[Provided material — start]
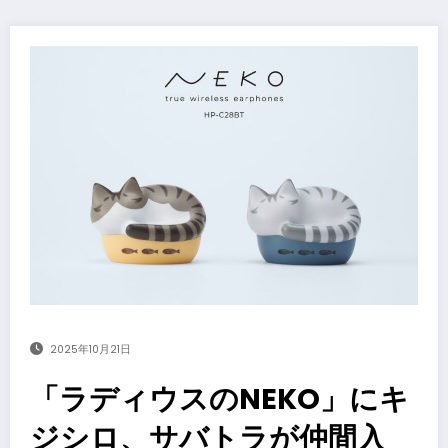
2025年10月21日
「ラディウスのNEKO」にキ
ジシロ、サバトラが仲間入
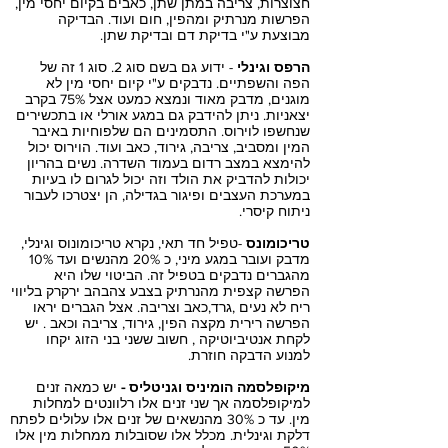
חצוצרות, צריבה במתן שתן, כאבים בקיום יחסי מין,
הפרשות מנרתיק ומהפין, חום ועוד. הבדיקה
מבוצעת ע"י בדיקת דם ובדיקת שתן.
הרפס וגינלי
- ידוע גם בשם סוג 2. סוג 1 זה של
הפה והשפתיים. נדבקים ע"י קיום יחסי מין לא
מוגנים, מדבק מאוד ונמצא כמעט אצל 75% בקרב
יצאניות. ניתן להידבק גם במגע אורלי או בתכשירים
שנחשפו לוירוס. התסמינים הם שלפוחיות באיבר
המין ומסביב, צריבה, גירוד, כאב ועוד. הוירוס יכול
להימצא במצב רדום בעמוד השדרה. נשים בהריון
יכולות להדביק את הולד וזה יכול לגרום לו בעיות
במערכת העצבים ופיגור בגדילה, הן יצטרכו לעבור
ניתוח קיסרי.
טריכומונס
-טפיל חד תאי, נקרא טריכומונוס וגינלי,
מדבק ועובר במגע מיני, כ 20% מהנשים ועד 10%
מהגברים נדבקים בטפיל זה. הביטוי שלו היא
הפרשה קצפית מהנרתיק בצבע צהבהב ירקרק בליווי
ריח לא נעים ,גרד,כאב וצריבה. אצל הגברים יראו
הפרשה רירית מקצה הפין, גירוד, צריבה וכאב . יש
לקחת אנטיביוטיקה , חשוב ששני בני הזוג יקחו
למנוע הדבקה חוזרת.
מיקופלסמה הומיניס וגניטליס -
יש כמאה זנים
למיקופלסמה אך שני זנים אלו רלוונטים למחלות
מין. עד כ 30% מהנשאים של זנים אלו עלולים לפתח
דלקת וגינלית. מכלל אלו שסובלות ממחלות מין אלו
[Provided material — finish]
▸ **Directive**
The line with "הפרשה קצפית מהנרתיק בצבע צהבהב ירקרק בליווי" marks where to start. Transcribe from there through the final line of the records, exactly and with nothing added.

▸ **Solution to the problem**
הפרשה קצפית מהנרתיק בצבע צהבהב ירקרק בליווי
ריח לא נעים ,גרד,כאב וצריבה. אצל הגברים יראו
הפרשה רירית מקצה הפין, גירוד, צריבה וכאב . יש
לקחת אנטיביוטיקה , חשוב ששני בני הזוג יקחו
למנוע הדבקה חוזרת.
מיקופלסמה הומיניס וגניטליס -
יש כמאה זנים
למיקופלסמה אך שני זנים אלו רלוונטים למחלות
מין. עד כ 30% מהנשאים של זנים אלו עלולים לפתח
דלקת וגינלית. מכלל אלו שסובלות ממחלות מין אלו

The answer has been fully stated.